Across Europe and Asia, the pandemic's next wave poses longer-term challenges to security. The peril is greatest in Russia, where AIDS is growing faster than anywhere in the world. There are roughly 1 million infections in Russia, and the number is expected to climb to 5 to 8 million by 2010 - a level at which AIDS could generate instability. To Russia's south, India will soon become the country with the highest absolute number of infections in the world. Its HIV-infection tally now stands at around 5 million, and by 2010 that number may reach 20-25 million.

In many ways, India is Africa five to 10 years ago. With large numbers of migrant laborers, widespread prostitution, a flimsy health infrastructure and a mind-boggling state of denial among government elites, AIDS is poised to leap to Africa-like proportions. This in the world's largest democracy, a nuclear power and a key U.S. strategic ally in a volatile region.

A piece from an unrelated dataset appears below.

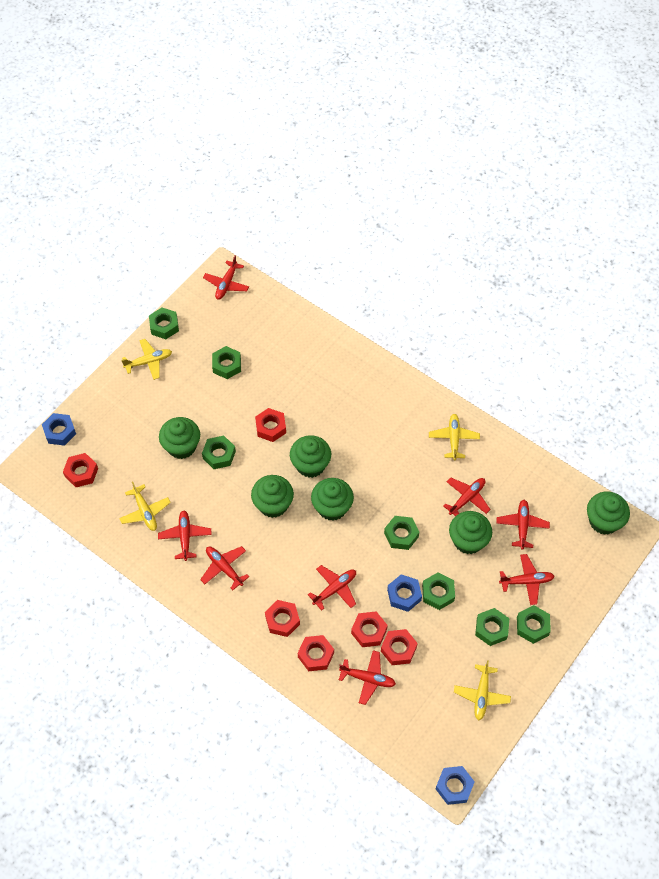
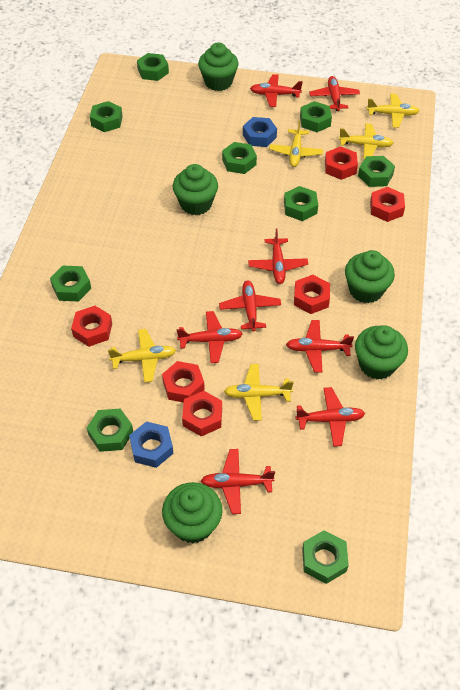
blue nut: 3 -> 2
green cupcake: 6 -> 5
green nut: 7 -> 9
yellow plane: 4 -> 5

Secretary of State Colin Powell recently declared that HIV/AIDS is "the greatest weapon of mass destruction on the Earth." Yet the global community has not met AIDS with the resources, priority and urgency that the gravity of the threat requires. AIDS is the greatest moral crisis of our time, and it is a vital threat to U.S. and global security.
Greg's recent book, which really is a must-read, is The Invisible People: How the U.S. Has Slept Through the Global AIDS Pandemic, The Greatest Humanitarian Crisis of Our Time.